= St Andrew's Church, Kirk Ella =

Church in Kirk Ella, East Riding of Yorkshire, England

The church, in 2005

St Andrew's Church is the parish church of Kirk Ella, a village in the East Riding of Yorkshire, in England.

The church was built in the early 13th century, from which period the chancel survives. The tower was constructed between 1450 and 1454. The church was partly rebuilt in 1860, the work including reconstruction of the nave, south chapel and porch. The tower was restored in 1883, and the choir vestry was added in 1894. The building was grade I listed in 1967. Historic England describes the chancel as "very fine".

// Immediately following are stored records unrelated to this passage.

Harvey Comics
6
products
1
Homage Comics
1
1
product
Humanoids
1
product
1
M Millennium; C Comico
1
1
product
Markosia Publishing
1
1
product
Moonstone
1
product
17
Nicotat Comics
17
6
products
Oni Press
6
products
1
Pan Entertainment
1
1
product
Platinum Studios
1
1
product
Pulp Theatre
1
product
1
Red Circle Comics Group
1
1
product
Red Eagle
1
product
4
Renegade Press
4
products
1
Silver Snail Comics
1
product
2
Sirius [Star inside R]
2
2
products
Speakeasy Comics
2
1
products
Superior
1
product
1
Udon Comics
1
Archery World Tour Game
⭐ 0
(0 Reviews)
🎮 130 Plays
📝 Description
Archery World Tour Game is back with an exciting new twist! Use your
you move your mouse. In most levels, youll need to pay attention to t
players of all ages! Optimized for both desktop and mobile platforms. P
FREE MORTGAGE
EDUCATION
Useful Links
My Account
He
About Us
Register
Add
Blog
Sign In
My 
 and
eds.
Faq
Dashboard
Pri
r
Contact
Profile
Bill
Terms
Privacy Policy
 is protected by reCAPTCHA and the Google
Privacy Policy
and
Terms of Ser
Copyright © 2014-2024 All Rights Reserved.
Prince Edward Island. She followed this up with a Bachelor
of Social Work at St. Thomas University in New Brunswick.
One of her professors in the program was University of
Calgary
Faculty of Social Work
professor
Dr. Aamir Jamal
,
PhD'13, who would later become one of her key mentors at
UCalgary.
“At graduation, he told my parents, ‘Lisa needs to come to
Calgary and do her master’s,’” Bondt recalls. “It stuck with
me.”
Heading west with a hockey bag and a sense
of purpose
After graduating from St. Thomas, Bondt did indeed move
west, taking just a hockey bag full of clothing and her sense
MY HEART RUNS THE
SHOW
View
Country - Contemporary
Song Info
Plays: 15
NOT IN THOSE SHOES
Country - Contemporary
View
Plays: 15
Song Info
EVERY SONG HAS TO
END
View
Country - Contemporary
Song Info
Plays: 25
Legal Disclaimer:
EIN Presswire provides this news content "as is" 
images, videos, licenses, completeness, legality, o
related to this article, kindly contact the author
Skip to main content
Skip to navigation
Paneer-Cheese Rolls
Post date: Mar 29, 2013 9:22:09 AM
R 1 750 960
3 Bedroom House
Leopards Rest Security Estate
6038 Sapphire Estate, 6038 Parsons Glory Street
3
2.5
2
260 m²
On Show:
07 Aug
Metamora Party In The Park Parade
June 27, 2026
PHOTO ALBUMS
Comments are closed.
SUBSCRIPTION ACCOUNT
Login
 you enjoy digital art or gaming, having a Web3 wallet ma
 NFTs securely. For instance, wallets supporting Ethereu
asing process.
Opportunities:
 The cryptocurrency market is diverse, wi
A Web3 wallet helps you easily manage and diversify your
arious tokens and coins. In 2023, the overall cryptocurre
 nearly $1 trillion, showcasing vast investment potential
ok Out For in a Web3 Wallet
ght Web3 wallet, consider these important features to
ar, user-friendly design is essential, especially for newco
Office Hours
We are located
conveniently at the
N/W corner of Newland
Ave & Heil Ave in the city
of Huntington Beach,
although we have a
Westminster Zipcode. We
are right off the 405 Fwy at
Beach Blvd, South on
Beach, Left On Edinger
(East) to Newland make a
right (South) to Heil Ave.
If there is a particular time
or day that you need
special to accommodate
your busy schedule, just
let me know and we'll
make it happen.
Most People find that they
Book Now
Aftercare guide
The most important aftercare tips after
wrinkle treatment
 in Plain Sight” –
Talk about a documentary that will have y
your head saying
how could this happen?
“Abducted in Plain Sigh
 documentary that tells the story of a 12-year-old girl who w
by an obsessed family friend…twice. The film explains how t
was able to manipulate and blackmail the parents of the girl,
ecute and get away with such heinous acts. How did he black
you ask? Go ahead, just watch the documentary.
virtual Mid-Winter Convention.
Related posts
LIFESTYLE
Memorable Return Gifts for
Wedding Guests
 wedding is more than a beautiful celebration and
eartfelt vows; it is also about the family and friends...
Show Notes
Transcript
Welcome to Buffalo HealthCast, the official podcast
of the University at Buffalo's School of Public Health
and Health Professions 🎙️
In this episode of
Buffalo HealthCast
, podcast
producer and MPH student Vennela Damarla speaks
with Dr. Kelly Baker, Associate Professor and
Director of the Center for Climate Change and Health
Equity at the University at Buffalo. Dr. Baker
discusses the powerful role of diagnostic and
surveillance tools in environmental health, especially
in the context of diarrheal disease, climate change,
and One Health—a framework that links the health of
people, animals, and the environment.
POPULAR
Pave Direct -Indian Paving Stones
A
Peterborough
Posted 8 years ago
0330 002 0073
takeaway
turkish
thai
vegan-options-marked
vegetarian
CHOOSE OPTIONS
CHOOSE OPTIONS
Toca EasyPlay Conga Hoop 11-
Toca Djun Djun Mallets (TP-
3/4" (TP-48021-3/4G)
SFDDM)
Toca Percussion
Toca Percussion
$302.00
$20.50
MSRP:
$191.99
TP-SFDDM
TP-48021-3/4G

The church is built of stone, partly rendered, with an ornamental slate roof. It consists of a nave with a clerestory, north and south aisles, north and south porches, a chancel and a south chapel, and a west tower with a north vestry. The tower has three stages, a high plinth, diagonal buttresses, a pointed west doorway above which is a three-light pointed window with a hood mould, and a canopied niche with a statue, The bell openings have three lights under a four-centred arch. On the south front is a clock face, and above the west bell opening is a buttress flanked by gargoyles, above which is an embattled parapet with eight crocketed pinnacles. Inside, the south arcade is early 14th century, and there is a damaged timber screen from this period at the west end. The 12-sided font dates from 1860. There are a large number of memorials from the late 18th- and early 19th-centuries.